* **EXERCISE REQUIREMENTS**:
Please write out the listing exactly, with nothing altered.

* **INPUT RECORDS**:
◆ ◆ ◆ ◆ ◆

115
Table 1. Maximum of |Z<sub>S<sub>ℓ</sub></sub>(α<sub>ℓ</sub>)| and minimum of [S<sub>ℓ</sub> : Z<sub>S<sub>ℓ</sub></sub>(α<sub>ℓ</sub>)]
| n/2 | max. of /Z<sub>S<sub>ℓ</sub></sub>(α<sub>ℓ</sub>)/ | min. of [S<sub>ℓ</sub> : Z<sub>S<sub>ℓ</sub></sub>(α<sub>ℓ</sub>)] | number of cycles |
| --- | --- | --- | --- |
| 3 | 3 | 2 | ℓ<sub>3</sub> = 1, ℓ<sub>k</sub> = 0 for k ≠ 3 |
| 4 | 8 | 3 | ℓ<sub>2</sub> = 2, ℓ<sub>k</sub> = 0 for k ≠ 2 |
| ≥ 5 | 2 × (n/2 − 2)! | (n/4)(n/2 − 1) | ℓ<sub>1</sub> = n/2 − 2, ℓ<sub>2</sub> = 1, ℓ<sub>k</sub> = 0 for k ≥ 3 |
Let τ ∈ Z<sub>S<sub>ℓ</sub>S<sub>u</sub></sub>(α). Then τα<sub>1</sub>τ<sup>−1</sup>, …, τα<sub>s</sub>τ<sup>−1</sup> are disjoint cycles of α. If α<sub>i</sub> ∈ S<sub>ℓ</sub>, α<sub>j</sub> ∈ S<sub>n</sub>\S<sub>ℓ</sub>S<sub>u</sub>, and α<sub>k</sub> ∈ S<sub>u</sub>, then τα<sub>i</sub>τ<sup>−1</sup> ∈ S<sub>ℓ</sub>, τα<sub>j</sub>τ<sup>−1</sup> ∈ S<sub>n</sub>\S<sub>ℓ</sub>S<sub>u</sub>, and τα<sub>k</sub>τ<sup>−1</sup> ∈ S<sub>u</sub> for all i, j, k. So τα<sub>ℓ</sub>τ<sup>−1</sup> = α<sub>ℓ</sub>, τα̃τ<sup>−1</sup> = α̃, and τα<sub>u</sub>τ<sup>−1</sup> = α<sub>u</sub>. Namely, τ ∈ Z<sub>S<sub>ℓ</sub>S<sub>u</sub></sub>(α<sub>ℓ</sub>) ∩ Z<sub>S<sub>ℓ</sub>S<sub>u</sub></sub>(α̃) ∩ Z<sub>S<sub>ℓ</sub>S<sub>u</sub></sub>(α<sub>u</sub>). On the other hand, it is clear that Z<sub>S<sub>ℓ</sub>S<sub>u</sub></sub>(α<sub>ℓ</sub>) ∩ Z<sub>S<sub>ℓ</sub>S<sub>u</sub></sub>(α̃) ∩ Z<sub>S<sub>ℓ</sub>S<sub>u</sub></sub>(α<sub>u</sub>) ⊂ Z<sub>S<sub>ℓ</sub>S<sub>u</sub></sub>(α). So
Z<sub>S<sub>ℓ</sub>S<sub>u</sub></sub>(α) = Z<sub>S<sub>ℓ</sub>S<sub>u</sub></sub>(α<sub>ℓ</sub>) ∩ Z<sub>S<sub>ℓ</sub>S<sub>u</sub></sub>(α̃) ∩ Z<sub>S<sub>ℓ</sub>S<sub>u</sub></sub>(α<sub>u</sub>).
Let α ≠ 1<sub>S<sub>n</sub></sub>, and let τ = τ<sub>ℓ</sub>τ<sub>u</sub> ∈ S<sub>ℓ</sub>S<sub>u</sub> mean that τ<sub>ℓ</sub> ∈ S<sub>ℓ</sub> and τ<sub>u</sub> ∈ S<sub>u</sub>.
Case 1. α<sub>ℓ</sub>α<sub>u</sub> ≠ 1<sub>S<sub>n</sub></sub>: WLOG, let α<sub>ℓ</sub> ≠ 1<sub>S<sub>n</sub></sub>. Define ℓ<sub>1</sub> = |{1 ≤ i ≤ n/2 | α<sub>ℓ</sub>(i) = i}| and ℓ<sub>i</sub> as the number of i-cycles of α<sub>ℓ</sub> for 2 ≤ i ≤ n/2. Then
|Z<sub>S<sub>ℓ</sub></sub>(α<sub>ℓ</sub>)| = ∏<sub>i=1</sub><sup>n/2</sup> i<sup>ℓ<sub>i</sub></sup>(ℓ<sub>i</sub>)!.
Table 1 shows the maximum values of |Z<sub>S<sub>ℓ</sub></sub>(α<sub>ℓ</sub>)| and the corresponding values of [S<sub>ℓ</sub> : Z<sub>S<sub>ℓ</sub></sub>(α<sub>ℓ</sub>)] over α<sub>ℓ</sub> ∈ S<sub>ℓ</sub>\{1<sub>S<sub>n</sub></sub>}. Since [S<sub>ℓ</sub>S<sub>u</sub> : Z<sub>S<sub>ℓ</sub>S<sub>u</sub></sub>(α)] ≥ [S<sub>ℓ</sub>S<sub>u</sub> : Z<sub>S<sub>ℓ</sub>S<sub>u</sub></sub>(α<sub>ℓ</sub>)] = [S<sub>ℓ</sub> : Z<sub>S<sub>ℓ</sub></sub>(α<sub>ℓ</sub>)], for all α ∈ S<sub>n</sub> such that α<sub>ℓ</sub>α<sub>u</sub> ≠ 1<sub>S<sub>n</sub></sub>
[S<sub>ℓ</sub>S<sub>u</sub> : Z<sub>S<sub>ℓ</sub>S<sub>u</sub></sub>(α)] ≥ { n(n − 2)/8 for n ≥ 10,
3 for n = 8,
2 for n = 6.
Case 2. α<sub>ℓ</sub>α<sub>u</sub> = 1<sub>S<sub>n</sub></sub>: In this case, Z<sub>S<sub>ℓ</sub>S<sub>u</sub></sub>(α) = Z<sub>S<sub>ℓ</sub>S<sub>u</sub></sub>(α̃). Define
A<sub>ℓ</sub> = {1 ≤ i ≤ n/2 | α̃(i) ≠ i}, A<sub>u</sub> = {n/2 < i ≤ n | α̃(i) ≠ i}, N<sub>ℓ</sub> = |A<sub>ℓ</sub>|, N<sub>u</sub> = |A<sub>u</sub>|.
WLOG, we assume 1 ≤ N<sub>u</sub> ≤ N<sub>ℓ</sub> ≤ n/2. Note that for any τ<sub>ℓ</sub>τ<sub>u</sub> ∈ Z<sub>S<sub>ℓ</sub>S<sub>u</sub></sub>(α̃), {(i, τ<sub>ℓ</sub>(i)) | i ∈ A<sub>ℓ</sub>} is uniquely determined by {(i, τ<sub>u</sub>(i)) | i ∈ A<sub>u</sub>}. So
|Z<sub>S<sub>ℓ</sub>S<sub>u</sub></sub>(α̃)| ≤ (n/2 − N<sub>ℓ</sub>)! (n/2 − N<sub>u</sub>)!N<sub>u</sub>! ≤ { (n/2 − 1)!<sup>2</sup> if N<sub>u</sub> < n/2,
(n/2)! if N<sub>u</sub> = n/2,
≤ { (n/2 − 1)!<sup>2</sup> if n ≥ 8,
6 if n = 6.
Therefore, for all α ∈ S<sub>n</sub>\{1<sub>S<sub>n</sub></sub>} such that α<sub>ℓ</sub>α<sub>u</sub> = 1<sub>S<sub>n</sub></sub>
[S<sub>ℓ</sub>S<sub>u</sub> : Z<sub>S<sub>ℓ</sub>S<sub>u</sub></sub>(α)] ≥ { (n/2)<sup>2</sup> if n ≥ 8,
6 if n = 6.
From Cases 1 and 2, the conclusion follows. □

◆ ◆ ◆ ◆ ◆

* **EXPECTED OUTPUT**:
115
Table 1. Maximum of |Z<sub>S<sub>ℓ</sub></sub>(α<sub>ℓ</sub>)| and minimum of [S<sub>ℓ</sub> : Z<sub>S<sub>ℓ</sub></sub>(α<sub>ℓ</sub>)]
| n/2 | max. of /Z<sub>S<sub>ℓ</sub></sub>(α<sub>ℓ</sub>)/ | min. of [S<sub>ℓ</sub> : Z<sub>S<sub>ℓ</sub></sub>(α<sub>ℓ</sub>)] | number of cycles |
| --- | --- | --- | --- |
| 3 | 3 | 2 | ℓ<sub>3</sub> = 1, ℓ<sub>k</sub> = 0 for k ≠ 3 |
| 4 | 8 | 3 | ℓ<sub>2</sub> = 2, ℓ<sub>k</sub> = 0 for k ≠ 2 |
| ≥ 5 | 2 × (n/2 − 2)! | (n/4)(n/2 − 1) | ℓ<sub>1</sub> = n/2 − 2, ℓ<sub>2</sub> = 1, ℓ<sub>k</sub> = 0 for k ≥ 3 |
Let τ ∈ Z<sub>S<sub>ℓ</sub>S<sub>u</sub></sub>(α). Then τα<sub>1</sub>τ<sup>−1</sup>, …, τα<sub>s</sub>τ<sup>−1</sup> are disjoint cycles of α. If α<sub>i</sub> ∈ S<sub>ℓ</sub>, α<sub>j</sub> ∈ S<sub>n</sub>\S<sub>ℓ</sub>S<sub>u</sub>, and α<sub>k</sub> ∈ S<sub>u</sub>, then τα<sub>i</sub>τ<sup>−1</sup> ∈ S<sub>ℓ</sub>, τα<sub>j</sub>τ<sup>−1</sup> ∈ S<sub>n</sub>\S<sub>ℓ</sub>S<sub>u</sub>, and τα<sub>k</sub>τ<sup>−1</sup> ∈ S<sub>u</sub> for all i, j, k. So τα<sub>ℓ</sub>τ<sup>−1</sup> = α<sub>ℓ</sub>, τα̃τ<sup>−1</sup> = α̃, and τα<sub>u</sub>τ<sup>−1</sup> = α<sub>u</sub>. Namely, τ ∈ Z<sub>S<sub>ℓ</sub>S<sub>u</sub></sub>(α<sub>ℓ</sub>) ∩ Z<sub>S<sub>ℓ</sub>S<sub>u</sub></sub>(α̃) ∩ Z<sub>S<sub>ℓ</sub>S<sub>u</sub></sub>(α<sub>u</sub>). On the other hand, it is clear that Z<sub>S<sub>ℓ</sub>S<sub>u</sub></sub>(α<sub>ℓ</sub>) ∩ Z<sub>S<sub>ℓ</sub>S<sub>u</sub></sub>(α̃) ∩ Z<sub>S<sub>ℓ</sub>S<sub>u</sub></sub>(α<sub>u</sub>) ⊂ Z<sub>S<sub>ℓ</sub>S<sub>u</sub></sub>(α). So
Z<sub>S<sub>ℓ</sub>S<sub>u</sub></sub>(α) = Z<sub>S<sub>ℓ</sub>S<sub>u</sub></sub>(α<sub>ℓ</sub>) ∩ Z<sub>S<sub>ℓ</sub>S<sub>u</sub></sub>(α̃) ∩ Z<sub>S<sub>ℓ</sub>S<sub>u</sub></sub>(α<sub>u</sub>).
Let α ≠ 1<sub>S<sub>n</sub></sub>, and let τ = τ<sub>ℓ</sub>τ<sub>u</sub> ∈ S<sub>ℓ</sub>S<sub>u</sub> mean that τ<sub>ℓ</sub> ∈ S<sub>ℓ</sub> and τ<sub>u</sub> ∈ S<sub>u</sub>.
Case 1. α<sub>ℓ</sub>α<sub>u</sub> ≠ 1<sub>S<sub>n</sub></sub>: WLOG, let α<sub>ℓ</sub> ≠ 1<sub>S<sub>n</sub></sub>. Define ℓ<sub>1</sub> = |{1 ≤ i ≤ n/2 | α<sub>ℓ</sub>(i) = i}| and ℓ<sub>i</sub> as the number of i-cycles of α<sub>ℓ</sub> for 2 ≤ i ≤ n/2. Then
|Z<sub>S<sub>ℓ</sub></sub>(α<sub>ℓ</sub>)| = ∏<sub>i=1</sub><sup>n/2</sup> i<sup>ℓ<sub>i</sub></sup>(ℓ<sub>i</sub>)!.
Table 1 shows the maximum values of |Z<sub>S<sub>ℓ</sub></sub>(α<sub>ℓ</sub>)| and the corresponding values of [S<sub>ℓ</sub> : Z<sub>S<sub>ℓ</sub></sub>(α<sub>ℓ</sub>)] over α<sub>ℓ</sub> ∈ S<sub>ℓ</sub>\{1<sub>S<sub>n</sub></sub>}. Since [S<sub>ℓ</sub>S<sub>u</sub> : Z<sub>S<sub>ℓ</sub>S<sub>u</sub></sub>(α)] ≥ [S<sub>ℓ</sub>S<sub>u</sub> : Z<sub>S<sub>ℓ</sub>S<sub>u</sub></sub>(α<sub>ℓ</sub>)] = [S<sub>ℓ</sub> : Z<sub>S<sub>ℓ</sub></sub>(α<sub>ℓ</sub>)], for all α ∈ S<sub>n</sub> such that α<sub>ℓ</sub>α<sub>u</sub> ≠ 1<sub>S<sub>n</sub></sub>
[S<sub>ℓ</sub>S<sub>u</sub> : Z<sub>S<sub>ℓ</sub>S<sub>u</sub></sub>(α)] ≥ { n(n − 2)/8 for n ≥ 10,
3 for n = 8,
2 for n = 6.
Case 2. α<sub>ℓ</sub>α<sub>u</sub> = 1<sub>S<sub>n</sub></sub>: In this case, Z<sub>S<sub>ℓ</sub>S<sub>u</sub></sub>(α) = Z<sub>S<sub>ℓ</sub>S<sub>u</sub></sub>(α̃). Define
A<sub>ℓ</sub> = {1 ≤ i ≤ n/2 | α̃(i) ≠ i}, A<sub>u</sub> = {n/2 < i ≤ n | α̃(i) ≠ i}, N<sub>ℓ</sub> = |A<sub>ℓ</sub>|, N<sub>u</sub> = |A<sub>u</sub>|.
WLOG, we assume 1 ≤ N<sub>u</sub> ≤ N<sub>ℓ</sub> ≤ n/2. Note that for any τ<sub>ℓ</sub>τ<sub>u</sub> ∈ Z<sub>S<sub>ℓ</sub>S<sub>u</sub></sub>(α̃), {(i, τ<sub>ℓ</sub>(i)) | i ∈ A<sub>ℓ</sub>} is uniquely determined by {(i, τ<sub>u</sub>(i)) | i ∈ A<sub>u</sub>}. So
|Z<sub>S<sub>ℓ</sub>S<sub>u</sub></sub>(α̃)| ≤ (n/2 − N<sub>ℓ</sub>)! (n/2 − N<sub>u</sub>)!N<sub>u</sub>! ≤ { (n/2 − 1)!<sup>2</sup> if N<sub>u</sub> < n/2,
(n/2)! if N<sub>u</sub> = n/2,
≤ { (n/2 − 1)!<sup>2</sup> if n ≥ 8,
6 if n = 6.
Therefore, for all α ∈ S<sub>n</sub>\{1<sub>S<sub>n</sub></sub>} such that α<sub>ℓ</sub>α<sub>u</sub> = 1<sub>S<sub>n</sub></sub>
[S<sub>ℓ</sub>S<sub>u</sub> : Z<sub>S<sub>ℓ</sub>S<sub>u</sub></sub>(α)] ≥ { (n/2)<sup>2</sup> if n ≥ 8,
6 if n = 6.
From Cases 1 and 2, the conclusion follows. □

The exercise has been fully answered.